Unfortunately, Robertson was intelligent enough to hide in the residential districts. Theta cursed under his breath. Normally the high population would be to their benefit, but denied of their ability to Jump, the Agents were forced to remain as hidden as possible.
"This place is so close to Wizards." Murmured Theta. "How is the Anomaly so strong?"
Davies lifted a hand off of the steering wheel, a gentle shrug. His blue-blue eyes scanned the area for a parking space. Kirke shivered involuntarily as those eyes passed over him.
They managed to remain inconspicuous through most of their search. Robertson was always kept in sight, but the frustrating presence of suburban children prevented them from just shooting the bastard.
"He's going to the lake." Theta sped up, his long legs covering the ground easily. Davies and Kirke started jogging alongside him. He reflected that they might enjoy the exercise had they not been forced into the Anomaly.

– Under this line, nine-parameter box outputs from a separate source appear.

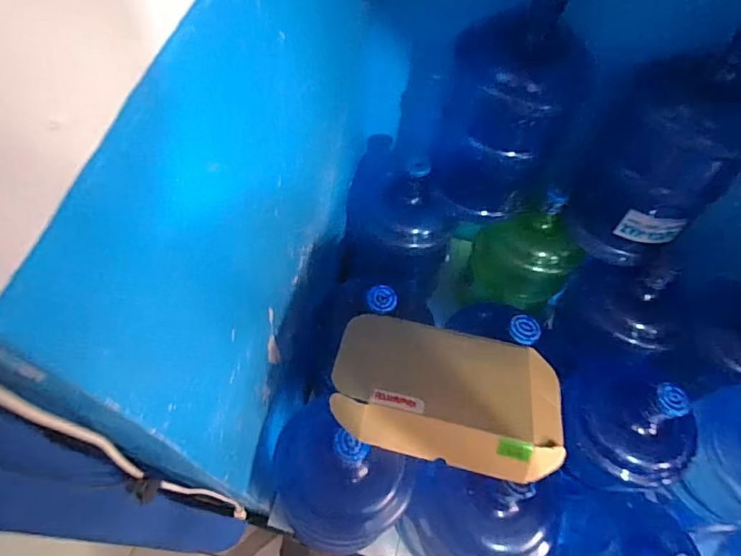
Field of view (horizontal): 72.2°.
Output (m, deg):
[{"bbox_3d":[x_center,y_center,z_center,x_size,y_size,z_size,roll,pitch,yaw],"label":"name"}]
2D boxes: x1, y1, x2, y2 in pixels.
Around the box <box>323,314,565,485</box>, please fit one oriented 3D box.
[{"bbox_3d":[0.126,0.183,0.810,0.369,0.081,0.213,12,61,3],"label":"box"}]

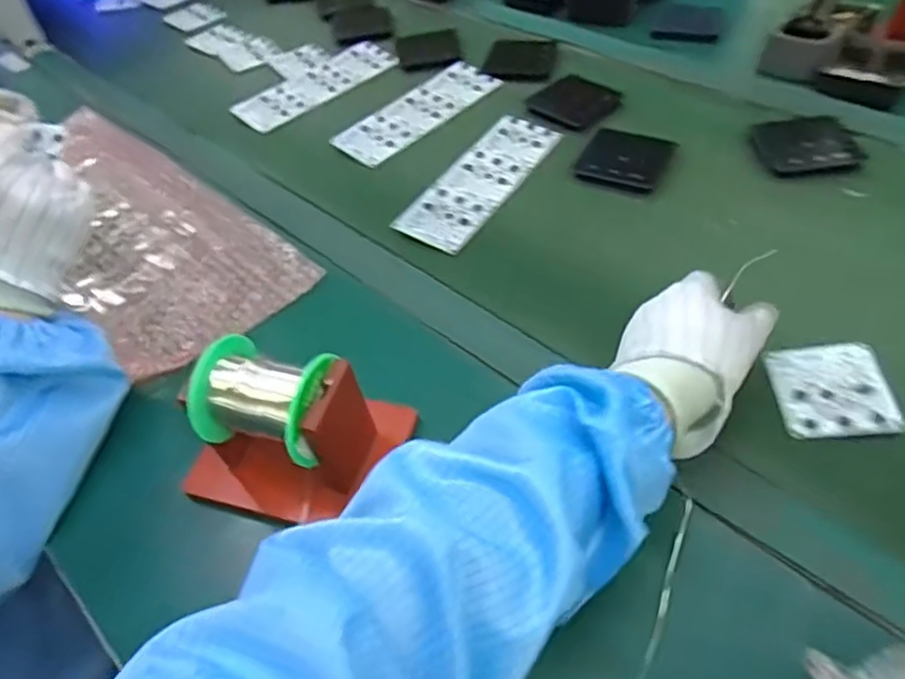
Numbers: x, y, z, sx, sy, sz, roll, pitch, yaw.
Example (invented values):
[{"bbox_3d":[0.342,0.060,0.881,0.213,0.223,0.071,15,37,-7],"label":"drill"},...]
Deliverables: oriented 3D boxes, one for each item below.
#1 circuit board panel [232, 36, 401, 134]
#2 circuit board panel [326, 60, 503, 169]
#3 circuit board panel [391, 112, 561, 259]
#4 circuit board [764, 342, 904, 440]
[{"bbox_3d":[-0.167,-0.316,0.822,0.215,0.006,0.085,-39,53,-25],"label":"circuit board panel"},{"bbox_3d":[-0.038,-0.260,0.756,0.076,0.004,0.216,34,59,25],"label":"circuit board panel"},{"bbox_3d":[0.032,-0.161,0.657,0.070,0.008,0.211,28,56,19],"label":"circuit board panel"},{"bbox_3d":[0.256,0.032,0.450,0.068,0.010,0.073,-2,49,5],"label":"circuit board"}]

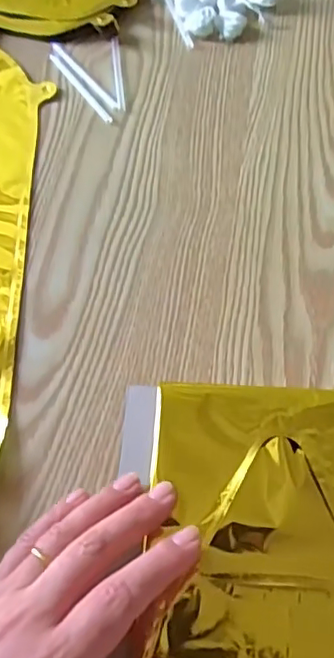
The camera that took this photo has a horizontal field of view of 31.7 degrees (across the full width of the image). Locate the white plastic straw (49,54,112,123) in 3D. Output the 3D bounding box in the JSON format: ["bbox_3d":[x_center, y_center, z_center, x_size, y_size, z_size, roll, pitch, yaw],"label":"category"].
[{"bbox_3d":[-0.064,-0.176,0.427,0.006,0.004,0.082,-33,67,-12],"label":"white plastic straw"}]

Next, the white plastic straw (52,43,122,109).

Robertson started sprinting as soon as he hit the paved path around Centennial Lake.
His pursuers followed suit before they could even think about it, their combat programming overriding conscious thought. They became blurs of white and black death.
Theta got to Robertson first, a knife sliced through the place where Robertson's throat had been a microsecond before.
The rogue dodged a second knife, three bullets from Kirke's gun, and tripped over a terrified girl on the path. She screamed, an earsplitting, inhuman sound, and attempted
to kick her way out of the battle.
She managed to get clear seconds before Robertson drew his gun on the Agents.
Bang.
Damn, that's loud. She covered her ears, remembering for some ungodly reason that a gunshot like that can cause instant damage to the ears. Other places as well. She screamed again as one of the men fell on top of her. Oh god I don't wanna die...Oh Jesus!
Another gunshot. The man was shouting something at her, trying to tell her something. He wanted her to run.
Another gunshot. He stopped shouting and started shooting back.
"RUN, YOU STUPID BATTERY!"
She started running as fast as she could away from the fight. The sound of gunshots followed her, but none of the bullets were meant for her. Della stopped by a tree to catch her breath, the battle now well out of sight.
...What....what in the hell were they?
She sank to the ground, hands covering her mouth. They wore suits. CIA? FBI? NSA? KGB? None of those sounded at all promising. Why would government agents be in Howard County, Maryland of all places?
Then again... if you were on the run from THE MAN, you'd go to a completely nondescript place too, wouldn't you? Yeah, I thought so.
The gunshots stopped and another, masculine scream split the air.
Ofuck
AN: And that's the end of chapter six, folks! I've actually got things worked out now, how things are going to go for our dear Agents and our not-quite-a-Mary-Sue. Merry Christmas!